--- About this exercise ---
All lines holding the word "median" in the listing below need to be copied.

--- The data ---

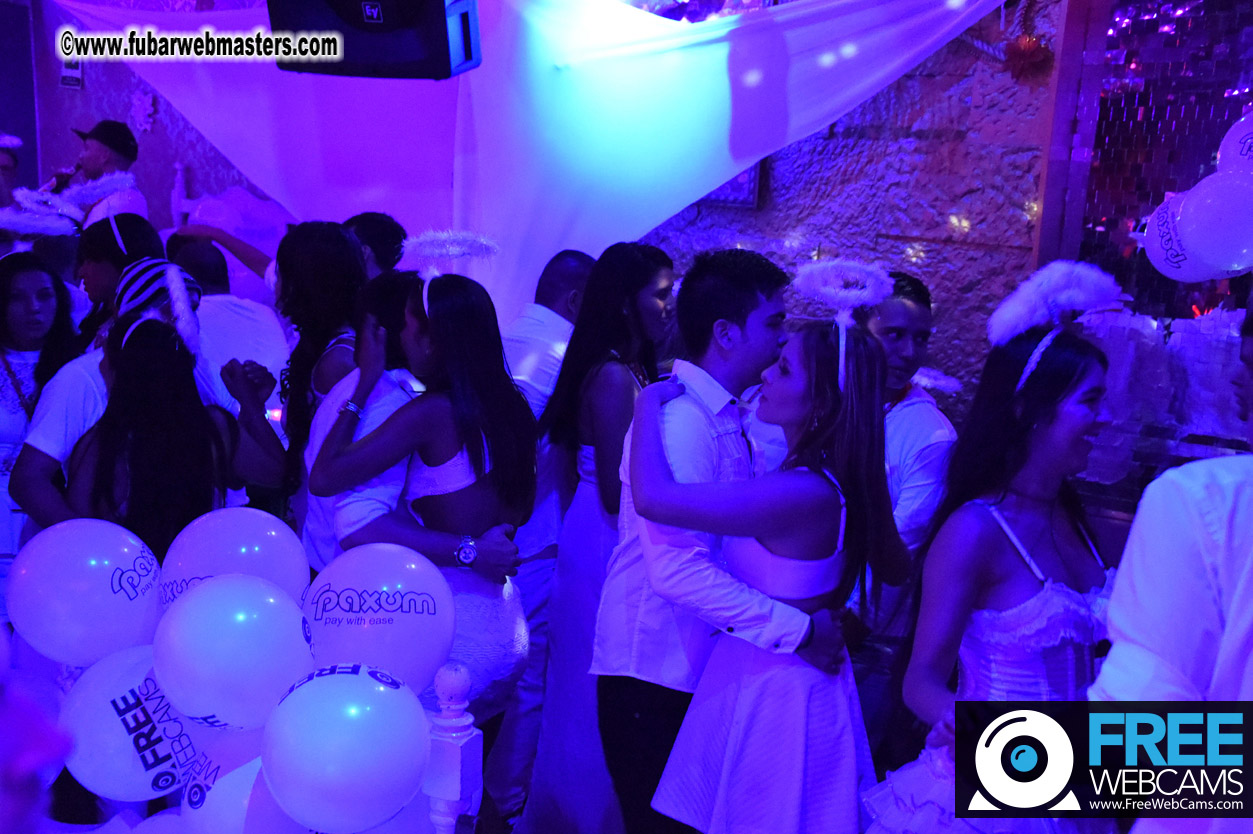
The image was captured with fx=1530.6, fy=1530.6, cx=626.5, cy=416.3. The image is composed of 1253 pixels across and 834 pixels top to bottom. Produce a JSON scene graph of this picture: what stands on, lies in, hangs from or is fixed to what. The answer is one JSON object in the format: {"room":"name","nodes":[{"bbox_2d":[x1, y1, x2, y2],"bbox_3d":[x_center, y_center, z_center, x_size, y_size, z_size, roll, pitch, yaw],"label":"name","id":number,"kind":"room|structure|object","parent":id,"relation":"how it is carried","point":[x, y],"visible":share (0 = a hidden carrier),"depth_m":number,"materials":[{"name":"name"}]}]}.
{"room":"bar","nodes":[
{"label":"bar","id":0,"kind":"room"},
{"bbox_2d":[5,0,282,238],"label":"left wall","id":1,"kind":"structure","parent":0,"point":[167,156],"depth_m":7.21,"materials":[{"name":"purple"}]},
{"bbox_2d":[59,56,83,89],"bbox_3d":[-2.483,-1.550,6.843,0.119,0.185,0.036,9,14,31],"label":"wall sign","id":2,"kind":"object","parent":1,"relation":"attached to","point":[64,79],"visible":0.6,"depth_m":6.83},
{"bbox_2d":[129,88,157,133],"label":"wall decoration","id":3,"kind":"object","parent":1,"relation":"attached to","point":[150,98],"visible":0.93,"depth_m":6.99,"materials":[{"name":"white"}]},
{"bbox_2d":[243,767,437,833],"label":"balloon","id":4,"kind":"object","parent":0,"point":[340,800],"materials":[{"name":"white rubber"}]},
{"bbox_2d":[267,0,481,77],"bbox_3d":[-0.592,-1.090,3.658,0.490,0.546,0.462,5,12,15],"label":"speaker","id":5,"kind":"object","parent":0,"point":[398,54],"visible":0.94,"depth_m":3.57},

---

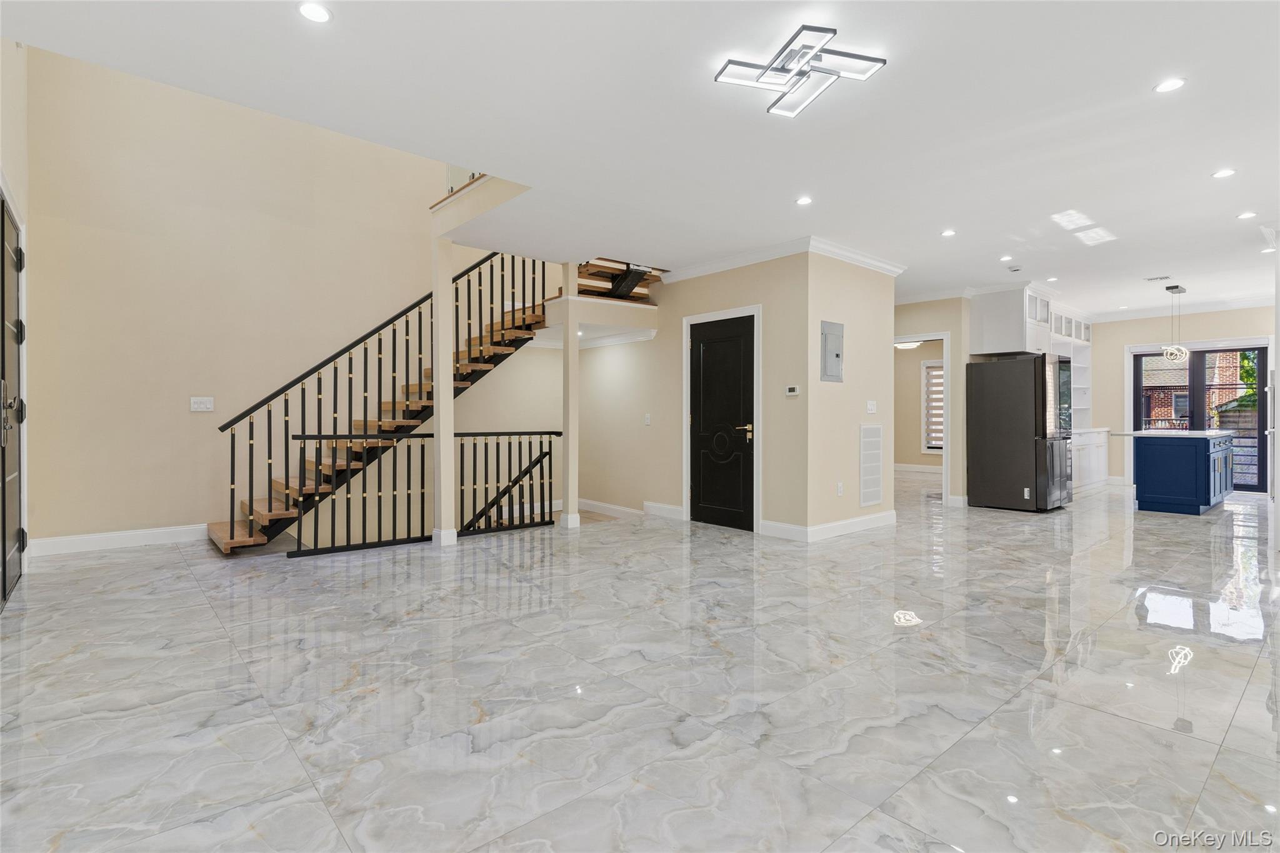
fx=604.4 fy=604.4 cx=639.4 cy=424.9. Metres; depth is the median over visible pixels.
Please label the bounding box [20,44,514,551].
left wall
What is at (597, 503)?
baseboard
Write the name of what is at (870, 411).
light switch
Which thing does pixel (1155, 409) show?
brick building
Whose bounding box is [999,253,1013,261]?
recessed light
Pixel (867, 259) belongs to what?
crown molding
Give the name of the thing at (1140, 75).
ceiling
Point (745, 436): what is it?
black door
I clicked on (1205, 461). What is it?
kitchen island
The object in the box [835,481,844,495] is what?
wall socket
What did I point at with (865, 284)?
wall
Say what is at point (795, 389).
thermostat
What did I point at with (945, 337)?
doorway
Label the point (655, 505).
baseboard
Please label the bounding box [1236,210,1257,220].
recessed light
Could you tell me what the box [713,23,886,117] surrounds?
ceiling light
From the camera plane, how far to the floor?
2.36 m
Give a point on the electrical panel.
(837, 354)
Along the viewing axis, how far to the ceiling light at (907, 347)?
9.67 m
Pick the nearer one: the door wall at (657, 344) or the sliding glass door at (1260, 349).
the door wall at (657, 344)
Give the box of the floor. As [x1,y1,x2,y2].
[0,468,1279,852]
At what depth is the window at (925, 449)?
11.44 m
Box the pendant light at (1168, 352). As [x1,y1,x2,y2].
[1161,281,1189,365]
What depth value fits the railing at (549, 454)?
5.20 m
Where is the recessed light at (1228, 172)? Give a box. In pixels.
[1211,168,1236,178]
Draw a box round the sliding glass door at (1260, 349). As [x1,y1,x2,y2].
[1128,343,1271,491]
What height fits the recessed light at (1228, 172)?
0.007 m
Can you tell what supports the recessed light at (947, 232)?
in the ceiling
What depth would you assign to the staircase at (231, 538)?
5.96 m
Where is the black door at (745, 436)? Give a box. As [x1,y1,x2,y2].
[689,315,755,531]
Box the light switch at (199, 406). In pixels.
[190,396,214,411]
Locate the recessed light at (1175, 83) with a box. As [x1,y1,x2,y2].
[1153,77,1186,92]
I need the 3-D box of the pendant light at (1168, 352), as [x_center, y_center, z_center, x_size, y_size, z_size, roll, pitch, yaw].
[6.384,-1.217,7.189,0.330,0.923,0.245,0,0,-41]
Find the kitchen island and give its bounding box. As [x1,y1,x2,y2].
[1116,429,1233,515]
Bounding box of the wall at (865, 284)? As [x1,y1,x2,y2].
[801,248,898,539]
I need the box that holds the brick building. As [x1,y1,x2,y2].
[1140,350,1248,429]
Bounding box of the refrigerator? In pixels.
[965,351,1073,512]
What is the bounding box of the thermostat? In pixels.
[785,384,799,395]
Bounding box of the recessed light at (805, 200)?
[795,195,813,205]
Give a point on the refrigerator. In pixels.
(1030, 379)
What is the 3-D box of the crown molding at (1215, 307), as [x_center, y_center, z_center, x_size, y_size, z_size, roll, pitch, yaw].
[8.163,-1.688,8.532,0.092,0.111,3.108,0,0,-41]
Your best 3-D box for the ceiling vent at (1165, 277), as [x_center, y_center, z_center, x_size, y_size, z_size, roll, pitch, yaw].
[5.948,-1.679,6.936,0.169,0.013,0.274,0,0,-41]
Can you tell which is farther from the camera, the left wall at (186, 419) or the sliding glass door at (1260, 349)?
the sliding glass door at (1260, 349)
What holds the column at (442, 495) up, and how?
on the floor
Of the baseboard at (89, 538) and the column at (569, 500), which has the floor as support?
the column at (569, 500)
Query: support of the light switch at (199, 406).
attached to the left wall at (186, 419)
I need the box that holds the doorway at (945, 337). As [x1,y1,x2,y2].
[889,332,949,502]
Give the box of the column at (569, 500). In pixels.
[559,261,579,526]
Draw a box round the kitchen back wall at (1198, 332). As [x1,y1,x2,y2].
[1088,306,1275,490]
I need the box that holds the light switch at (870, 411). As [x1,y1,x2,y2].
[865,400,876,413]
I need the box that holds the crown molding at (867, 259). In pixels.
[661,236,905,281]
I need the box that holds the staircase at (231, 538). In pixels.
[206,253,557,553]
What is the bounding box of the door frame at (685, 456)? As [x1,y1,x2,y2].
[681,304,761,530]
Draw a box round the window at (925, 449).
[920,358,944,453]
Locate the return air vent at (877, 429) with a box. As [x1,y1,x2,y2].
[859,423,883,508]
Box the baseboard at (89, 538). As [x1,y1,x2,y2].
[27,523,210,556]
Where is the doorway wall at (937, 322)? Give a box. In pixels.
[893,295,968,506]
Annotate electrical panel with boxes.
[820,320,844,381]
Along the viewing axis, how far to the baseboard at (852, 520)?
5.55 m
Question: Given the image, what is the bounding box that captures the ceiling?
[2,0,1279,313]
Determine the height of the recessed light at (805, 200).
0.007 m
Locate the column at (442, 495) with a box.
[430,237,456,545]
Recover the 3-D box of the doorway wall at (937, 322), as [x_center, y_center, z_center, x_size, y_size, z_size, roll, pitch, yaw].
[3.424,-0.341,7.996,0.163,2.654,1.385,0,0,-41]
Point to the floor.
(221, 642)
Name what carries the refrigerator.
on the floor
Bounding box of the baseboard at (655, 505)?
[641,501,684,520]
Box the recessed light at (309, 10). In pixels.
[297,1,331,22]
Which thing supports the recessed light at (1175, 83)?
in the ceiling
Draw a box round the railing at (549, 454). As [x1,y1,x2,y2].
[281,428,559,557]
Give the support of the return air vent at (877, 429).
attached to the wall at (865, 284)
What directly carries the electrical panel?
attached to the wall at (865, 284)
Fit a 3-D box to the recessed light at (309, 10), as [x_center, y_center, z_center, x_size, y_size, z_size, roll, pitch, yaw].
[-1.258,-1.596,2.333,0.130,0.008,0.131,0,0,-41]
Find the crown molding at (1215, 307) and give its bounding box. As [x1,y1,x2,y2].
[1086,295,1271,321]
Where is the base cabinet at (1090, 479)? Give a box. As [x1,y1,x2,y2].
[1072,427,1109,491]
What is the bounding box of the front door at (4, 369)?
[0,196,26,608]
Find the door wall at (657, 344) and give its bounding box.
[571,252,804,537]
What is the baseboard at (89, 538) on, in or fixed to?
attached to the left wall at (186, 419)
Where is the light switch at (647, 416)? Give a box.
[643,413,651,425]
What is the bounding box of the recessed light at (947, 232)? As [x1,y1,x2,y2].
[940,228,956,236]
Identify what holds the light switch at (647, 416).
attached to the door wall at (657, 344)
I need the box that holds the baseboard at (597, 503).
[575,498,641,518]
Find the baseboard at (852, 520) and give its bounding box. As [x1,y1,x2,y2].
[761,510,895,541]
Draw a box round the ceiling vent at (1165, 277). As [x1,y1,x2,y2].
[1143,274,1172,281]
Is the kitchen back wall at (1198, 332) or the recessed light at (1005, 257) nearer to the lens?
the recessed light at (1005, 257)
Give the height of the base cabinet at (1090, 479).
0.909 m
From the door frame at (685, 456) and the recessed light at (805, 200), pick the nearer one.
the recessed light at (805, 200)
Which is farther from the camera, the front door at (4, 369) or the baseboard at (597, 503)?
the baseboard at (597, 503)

---

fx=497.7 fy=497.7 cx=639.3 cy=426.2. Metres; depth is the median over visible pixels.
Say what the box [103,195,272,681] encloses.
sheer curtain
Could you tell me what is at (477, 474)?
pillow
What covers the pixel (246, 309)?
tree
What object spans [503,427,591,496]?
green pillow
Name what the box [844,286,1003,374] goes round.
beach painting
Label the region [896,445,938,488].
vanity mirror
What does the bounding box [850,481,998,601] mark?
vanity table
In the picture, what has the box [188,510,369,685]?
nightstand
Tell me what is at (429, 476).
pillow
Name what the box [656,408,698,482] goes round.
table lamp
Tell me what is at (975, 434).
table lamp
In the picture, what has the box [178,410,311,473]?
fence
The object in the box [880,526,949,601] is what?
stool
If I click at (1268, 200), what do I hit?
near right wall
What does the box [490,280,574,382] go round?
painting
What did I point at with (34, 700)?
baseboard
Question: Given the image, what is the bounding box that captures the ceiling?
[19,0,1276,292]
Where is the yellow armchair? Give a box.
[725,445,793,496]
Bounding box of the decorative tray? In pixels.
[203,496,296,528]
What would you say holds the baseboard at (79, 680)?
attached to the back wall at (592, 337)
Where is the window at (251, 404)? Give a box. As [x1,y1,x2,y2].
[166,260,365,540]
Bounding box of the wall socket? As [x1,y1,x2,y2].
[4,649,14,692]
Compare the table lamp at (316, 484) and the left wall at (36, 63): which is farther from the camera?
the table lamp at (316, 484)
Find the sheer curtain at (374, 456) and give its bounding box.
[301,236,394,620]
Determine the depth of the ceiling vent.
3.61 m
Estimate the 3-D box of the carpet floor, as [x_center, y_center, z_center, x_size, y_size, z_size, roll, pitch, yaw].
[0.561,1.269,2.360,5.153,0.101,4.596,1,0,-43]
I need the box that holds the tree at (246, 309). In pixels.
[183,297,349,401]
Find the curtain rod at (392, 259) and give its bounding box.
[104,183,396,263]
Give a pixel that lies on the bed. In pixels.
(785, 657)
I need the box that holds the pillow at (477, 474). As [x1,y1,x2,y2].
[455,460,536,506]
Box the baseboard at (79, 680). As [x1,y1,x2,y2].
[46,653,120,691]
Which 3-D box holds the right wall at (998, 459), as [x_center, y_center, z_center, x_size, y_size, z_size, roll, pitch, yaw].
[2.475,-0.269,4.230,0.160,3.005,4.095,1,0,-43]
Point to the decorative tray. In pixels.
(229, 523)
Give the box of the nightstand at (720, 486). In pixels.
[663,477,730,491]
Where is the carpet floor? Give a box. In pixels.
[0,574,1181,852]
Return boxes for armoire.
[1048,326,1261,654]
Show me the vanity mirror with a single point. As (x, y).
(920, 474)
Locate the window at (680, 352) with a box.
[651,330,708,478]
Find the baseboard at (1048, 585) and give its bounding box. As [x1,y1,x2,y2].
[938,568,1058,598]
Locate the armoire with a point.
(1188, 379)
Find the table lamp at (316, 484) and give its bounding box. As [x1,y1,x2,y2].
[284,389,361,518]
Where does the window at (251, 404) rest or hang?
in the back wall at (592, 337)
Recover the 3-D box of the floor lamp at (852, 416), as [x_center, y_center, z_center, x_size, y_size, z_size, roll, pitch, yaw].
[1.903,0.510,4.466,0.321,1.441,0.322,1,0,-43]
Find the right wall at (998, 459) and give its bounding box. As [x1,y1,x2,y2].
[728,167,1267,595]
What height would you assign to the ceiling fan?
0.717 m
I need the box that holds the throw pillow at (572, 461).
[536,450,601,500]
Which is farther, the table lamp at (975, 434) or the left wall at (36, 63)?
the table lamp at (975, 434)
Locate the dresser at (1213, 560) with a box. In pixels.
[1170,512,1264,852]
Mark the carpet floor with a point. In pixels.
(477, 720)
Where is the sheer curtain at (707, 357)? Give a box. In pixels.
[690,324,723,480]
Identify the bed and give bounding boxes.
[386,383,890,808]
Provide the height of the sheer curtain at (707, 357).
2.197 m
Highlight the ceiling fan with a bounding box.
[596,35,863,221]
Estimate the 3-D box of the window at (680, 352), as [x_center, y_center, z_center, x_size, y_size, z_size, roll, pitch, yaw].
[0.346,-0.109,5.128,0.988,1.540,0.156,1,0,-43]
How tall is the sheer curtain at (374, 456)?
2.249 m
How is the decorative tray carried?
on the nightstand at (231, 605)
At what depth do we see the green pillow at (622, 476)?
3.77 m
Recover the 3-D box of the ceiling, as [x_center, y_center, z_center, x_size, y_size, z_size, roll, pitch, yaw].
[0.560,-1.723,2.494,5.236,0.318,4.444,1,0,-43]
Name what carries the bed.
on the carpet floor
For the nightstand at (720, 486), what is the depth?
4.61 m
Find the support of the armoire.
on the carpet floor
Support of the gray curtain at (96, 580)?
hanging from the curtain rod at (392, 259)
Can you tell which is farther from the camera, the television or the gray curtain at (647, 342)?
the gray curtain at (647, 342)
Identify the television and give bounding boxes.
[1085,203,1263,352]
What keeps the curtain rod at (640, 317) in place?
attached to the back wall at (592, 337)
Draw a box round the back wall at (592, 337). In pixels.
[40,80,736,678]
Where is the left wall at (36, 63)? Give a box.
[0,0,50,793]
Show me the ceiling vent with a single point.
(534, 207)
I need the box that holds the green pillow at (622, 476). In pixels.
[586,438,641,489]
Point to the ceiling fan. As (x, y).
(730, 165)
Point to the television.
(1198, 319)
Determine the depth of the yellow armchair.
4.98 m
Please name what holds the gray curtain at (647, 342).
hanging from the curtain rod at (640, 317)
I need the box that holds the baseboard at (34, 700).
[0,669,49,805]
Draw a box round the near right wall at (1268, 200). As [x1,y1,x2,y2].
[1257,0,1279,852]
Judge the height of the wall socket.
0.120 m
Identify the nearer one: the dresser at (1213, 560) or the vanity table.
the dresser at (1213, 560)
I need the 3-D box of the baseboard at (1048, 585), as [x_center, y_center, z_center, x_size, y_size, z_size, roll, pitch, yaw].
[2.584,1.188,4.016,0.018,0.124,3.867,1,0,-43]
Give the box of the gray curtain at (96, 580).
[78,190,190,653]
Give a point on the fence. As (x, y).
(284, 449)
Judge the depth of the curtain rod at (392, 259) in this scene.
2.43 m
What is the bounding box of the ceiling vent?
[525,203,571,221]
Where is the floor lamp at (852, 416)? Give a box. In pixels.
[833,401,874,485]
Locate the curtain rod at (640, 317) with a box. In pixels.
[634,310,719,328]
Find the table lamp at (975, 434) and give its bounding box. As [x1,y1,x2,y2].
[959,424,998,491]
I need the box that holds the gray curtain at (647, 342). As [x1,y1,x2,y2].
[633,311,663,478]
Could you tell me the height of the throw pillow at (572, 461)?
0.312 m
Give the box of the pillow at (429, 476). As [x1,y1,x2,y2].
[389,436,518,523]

--- Written answer ---
fx=604.4 fy=604.4 cx=639.4 cy=424.9. Metres; depth is the median over visible pixels.
fx=497.7 fy=497.7 cx=639.3 cy=426.2. Metres; depth is the median over visible pixels.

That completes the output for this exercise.